Task requirements:
Copy out the section that begins with the line containing "Capaciteit van de dakgoten" and ends with the line containing "realiseren dat een", keeping every character as it is.

Available data:
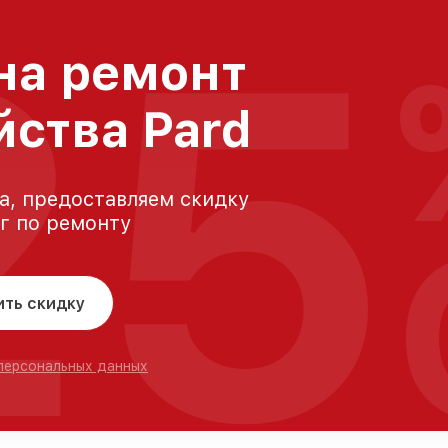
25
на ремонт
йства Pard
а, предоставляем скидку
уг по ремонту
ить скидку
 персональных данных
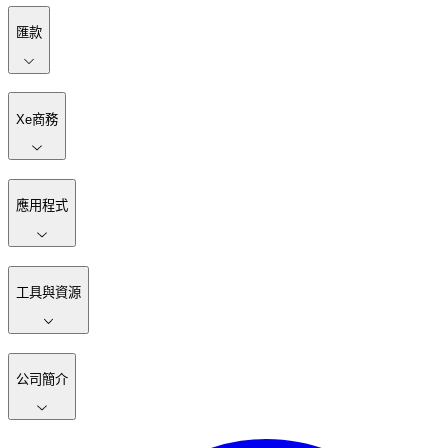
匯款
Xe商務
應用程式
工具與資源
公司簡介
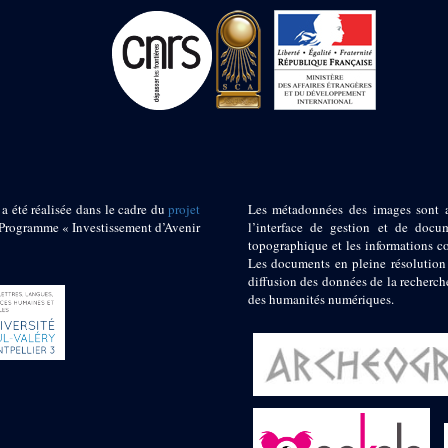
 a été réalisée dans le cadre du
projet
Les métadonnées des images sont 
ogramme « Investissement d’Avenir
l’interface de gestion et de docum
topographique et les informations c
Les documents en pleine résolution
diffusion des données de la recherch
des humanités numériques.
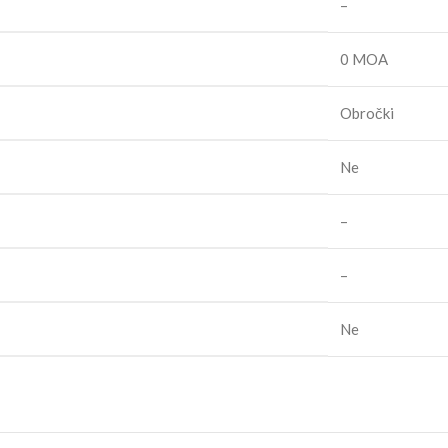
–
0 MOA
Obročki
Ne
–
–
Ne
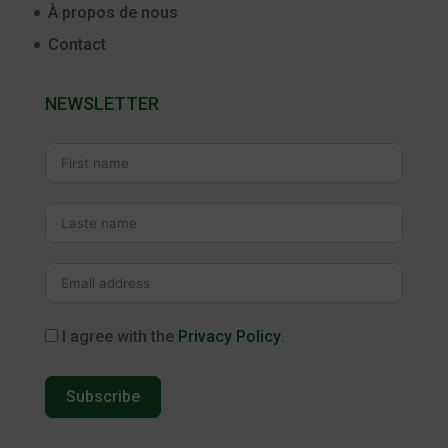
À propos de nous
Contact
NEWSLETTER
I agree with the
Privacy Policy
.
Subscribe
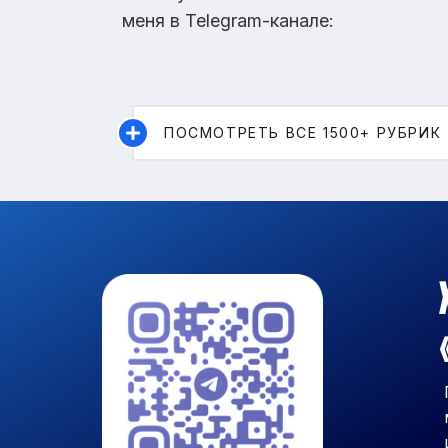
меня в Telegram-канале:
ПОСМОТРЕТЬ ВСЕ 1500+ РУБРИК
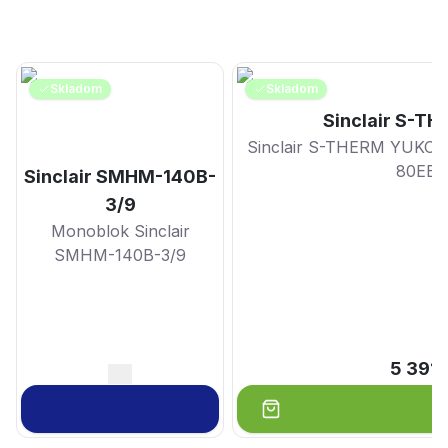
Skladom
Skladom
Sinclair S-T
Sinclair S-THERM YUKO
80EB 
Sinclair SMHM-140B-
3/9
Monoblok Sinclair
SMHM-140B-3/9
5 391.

==

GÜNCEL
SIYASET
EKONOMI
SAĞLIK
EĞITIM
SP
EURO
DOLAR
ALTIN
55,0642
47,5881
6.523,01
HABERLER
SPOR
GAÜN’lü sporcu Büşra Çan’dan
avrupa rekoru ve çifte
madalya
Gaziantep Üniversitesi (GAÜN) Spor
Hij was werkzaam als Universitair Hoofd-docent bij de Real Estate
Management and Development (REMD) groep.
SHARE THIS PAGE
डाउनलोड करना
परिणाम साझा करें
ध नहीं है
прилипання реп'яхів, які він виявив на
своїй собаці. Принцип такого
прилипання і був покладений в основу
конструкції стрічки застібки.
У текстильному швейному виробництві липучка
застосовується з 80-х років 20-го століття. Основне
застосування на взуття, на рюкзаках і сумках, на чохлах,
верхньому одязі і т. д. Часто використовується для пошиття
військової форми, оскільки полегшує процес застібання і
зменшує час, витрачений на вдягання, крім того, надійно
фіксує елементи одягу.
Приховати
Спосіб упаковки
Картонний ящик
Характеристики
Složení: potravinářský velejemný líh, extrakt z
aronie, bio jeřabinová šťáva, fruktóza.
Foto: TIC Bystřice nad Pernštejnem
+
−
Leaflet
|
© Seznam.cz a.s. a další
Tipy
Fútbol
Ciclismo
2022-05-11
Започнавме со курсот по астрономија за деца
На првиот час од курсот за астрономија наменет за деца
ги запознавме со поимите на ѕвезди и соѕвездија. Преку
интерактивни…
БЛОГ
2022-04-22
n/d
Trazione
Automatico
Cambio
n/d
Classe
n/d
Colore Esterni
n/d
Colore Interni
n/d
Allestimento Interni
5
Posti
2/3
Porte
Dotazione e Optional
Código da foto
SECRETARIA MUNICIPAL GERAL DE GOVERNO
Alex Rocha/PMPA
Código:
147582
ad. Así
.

==

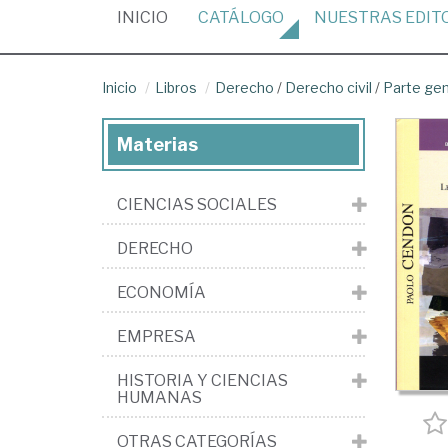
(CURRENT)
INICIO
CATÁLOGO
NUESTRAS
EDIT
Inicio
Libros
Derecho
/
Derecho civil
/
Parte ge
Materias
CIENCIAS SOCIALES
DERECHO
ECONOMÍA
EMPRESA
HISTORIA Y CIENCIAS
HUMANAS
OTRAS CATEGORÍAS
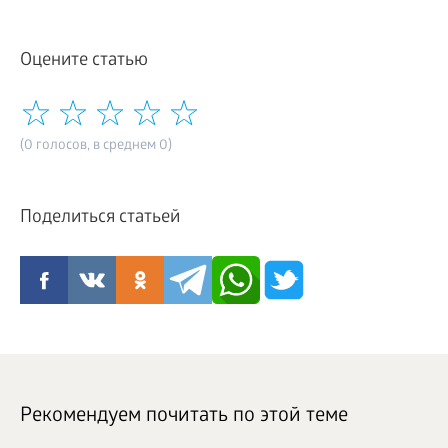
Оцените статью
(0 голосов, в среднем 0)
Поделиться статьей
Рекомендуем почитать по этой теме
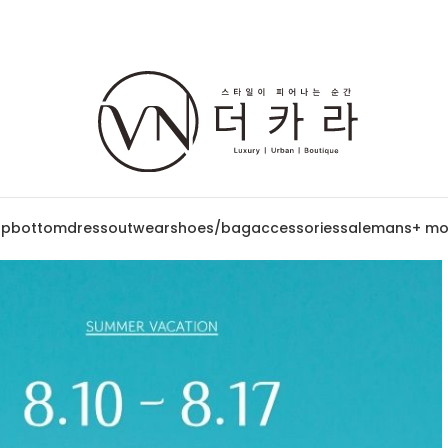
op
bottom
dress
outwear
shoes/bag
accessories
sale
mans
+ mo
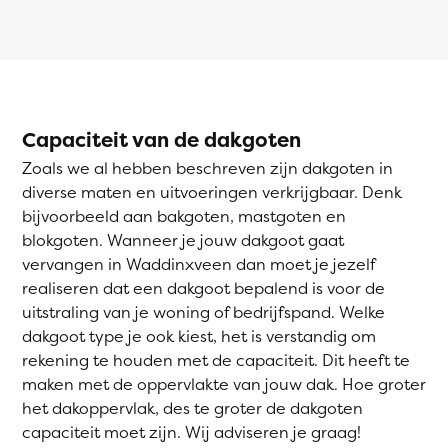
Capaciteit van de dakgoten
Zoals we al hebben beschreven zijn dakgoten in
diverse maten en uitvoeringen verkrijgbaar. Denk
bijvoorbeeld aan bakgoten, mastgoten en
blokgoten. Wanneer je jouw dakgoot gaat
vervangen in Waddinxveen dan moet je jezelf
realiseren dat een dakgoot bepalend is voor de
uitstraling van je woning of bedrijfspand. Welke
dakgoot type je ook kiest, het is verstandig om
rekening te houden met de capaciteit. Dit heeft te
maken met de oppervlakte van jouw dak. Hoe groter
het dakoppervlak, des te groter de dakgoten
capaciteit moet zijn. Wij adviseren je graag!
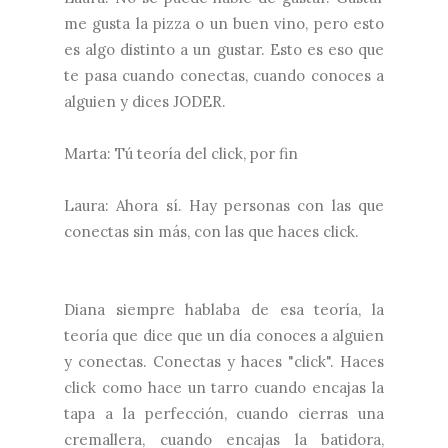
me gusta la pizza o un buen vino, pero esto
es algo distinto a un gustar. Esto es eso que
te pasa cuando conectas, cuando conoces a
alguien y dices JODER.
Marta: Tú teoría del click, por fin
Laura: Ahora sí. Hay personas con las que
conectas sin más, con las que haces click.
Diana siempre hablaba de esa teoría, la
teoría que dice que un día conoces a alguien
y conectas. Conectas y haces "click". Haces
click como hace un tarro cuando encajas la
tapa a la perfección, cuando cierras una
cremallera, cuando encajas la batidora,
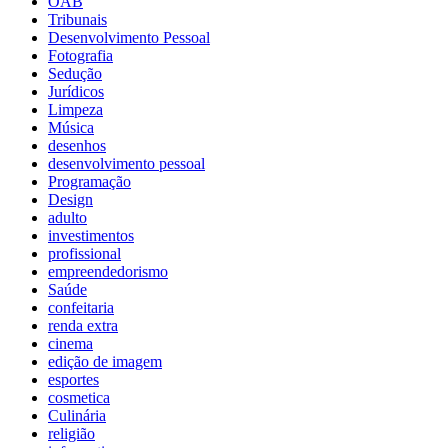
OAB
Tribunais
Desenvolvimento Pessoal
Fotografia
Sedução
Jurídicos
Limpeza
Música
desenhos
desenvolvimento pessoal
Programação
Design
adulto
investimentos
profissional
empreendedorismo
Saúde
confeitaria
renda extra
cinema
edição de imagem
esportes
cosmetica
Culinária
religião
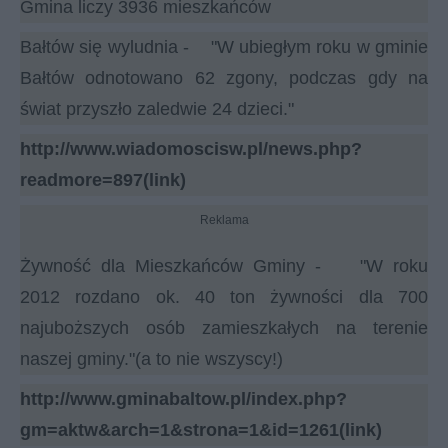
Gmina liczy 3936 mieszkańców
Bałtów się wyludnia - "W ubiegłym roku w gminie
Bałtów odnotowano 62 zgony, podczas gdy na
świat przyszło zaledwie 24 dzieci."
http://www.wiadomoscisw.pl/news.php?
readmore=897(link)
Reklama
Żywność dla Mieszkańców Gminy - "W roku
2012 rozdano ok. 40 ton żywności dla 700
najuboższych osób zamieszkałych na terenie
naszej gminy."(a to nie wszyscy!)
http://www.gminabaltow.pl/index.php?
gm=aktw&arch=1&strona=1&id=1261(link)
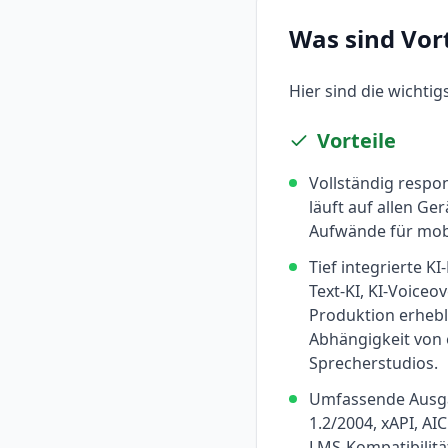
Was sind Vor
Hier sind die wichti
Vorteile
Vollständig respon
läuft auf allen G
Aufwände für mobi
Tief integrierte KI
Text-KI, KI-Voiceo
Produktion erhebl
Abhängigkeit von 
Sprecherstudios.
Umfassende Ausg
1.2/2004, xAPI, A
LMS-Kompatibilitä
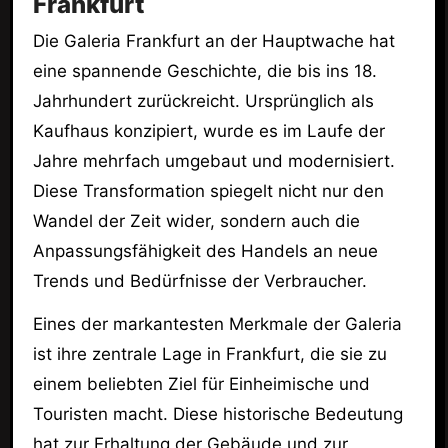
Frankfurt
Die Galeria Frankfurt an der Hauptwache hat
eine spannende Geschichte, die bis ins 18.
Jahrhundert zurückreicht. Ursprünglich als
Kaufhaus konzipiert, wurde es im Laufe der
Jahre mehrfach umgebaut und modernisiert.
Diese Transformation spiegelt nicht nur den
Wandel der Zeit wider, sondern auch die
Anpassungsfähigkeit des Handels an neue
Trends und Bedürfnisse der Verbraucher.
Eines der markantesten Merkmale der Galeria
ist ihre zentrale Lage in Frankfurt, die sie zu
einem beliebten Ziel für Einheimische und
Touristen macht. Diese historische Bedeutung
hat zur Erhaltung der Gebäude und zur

Answer to the problem:
Capaciteit van de dakgoten
Zoals we al hebben beschreven zijn dakgoten in
diverse maten en uitvoeringen verkrijgbaar. Denk
bijvoorbeeld aan bakgoten, mastgoten en
blokgoten. Wanneer je jouw dakgoot gaat
vervangen in Waddinxveen dan moet je jezelf
realiseren dat een dakgoot bepalend is voor de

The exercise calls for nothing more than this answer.